Bir sonraki sahne 18 yıl sonra: ‘60’lı yılların başında bir konser. Sahnede yanları simli pantolonları ve ceketleriyle birörnek giyinmiş bir grup var; grubun şef gitaristi gözleri kapalı yerlere yatarak kendinden geçiyor. Seyirciler çığlık çığlığa. Bir anda sahne ışıkları kararıyor, grup seyirciye sırtını dönüyor. Üzerlerine vuran morötesi ışık sayesinde sırtlarına çizili iskeletler karanlığın içinde bembeyaz parlarken, izleyiciler artık içlerinde birikmiş karşı konulamaz enerjinin etkisiyle konserin verildiği sinemanın koltuklarını kırmaya başlıyor. Grubun ismi Gökçen Kaynatan ve Arkadaşları Show Orkestrası.
Gökçen Kaynatan bugün 84 yaşında. Kadıköy Altıyol’da, bir binanın en üst katında, binbir türlü elektronik alet dolu stüdyosunda kaydedeceği yeni eserlerini düşünmekle meşgul!

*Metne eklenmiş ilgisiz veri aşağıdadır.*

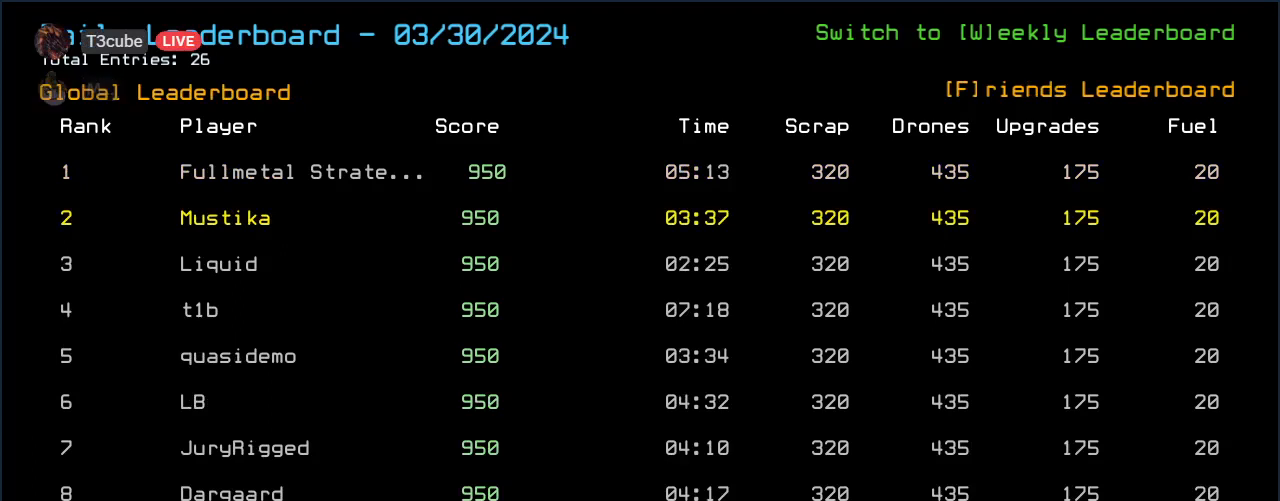
Gameplay with keyboard; each line is a JSON object with the keys held at the frame after it. "events" lists presses ("down") and releases ("up") of ".", "0", "1", "2", "3", "4", "5", "6", "7", "8", "9", "a", "b", "backspace", "c", "caps_lock", "comma", "ctrl_l", "ctrl_r", "d", "down", "e", "equals", "escape", "f", "f10", "h", "i", "j", "k", "l", "left", "m", "minus", "n", "o", "p", "quote", "r", "return", "right", "s", "semicolon", "shift_l", "shift_r", "space", "tab", "tilde", "u", "up", "v", "w", "x", "y" and "z" between this image and that frame as [ms after this image, input, new state], when the widget could be followed in between. No other keys are recorded. Mouse input is not recorded. Not read: g q t.
{"keys": [], "events": [[146, "escape", "down"], [208, "escape", "up"]]}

1960’ların ilk yarısında, 10 yıla kalmadan ortaya çıkacak Siluetler, Apaşlar, Moğollar, Kaygısızlar gibi grupların hem esin kaynağı hem de bir nevi hocasıydı Gökçen Kaynatan. Cem Karaca ilk sahne deneyimini onunla yaşamıştı. 60’ların ikinci yarısında büyük bir rüzgar yakalayan Siluetler’in kurucusu Mesut Aytunca ilk gitar derslerini ondan alacaktı. Mazhar Alanson ortaokula başlamış bir yeni yetme olarak onun konserine girebilmek için sinema duvarlarından atladığını anlatacaktı yıllar sonra. Moğollar’dan Taner Öngür, 1965’te 16 yaşındayken sahnede Gökçen Kaynatan ve Arkadaşları’nı izlediğinde yaşadığı duyguyu şöyle tarif edecekti: “Onları izlerken öyle heyecenlandım ki; herhalde o yaşta Beatles’ı izlesem aynısı olurdu.”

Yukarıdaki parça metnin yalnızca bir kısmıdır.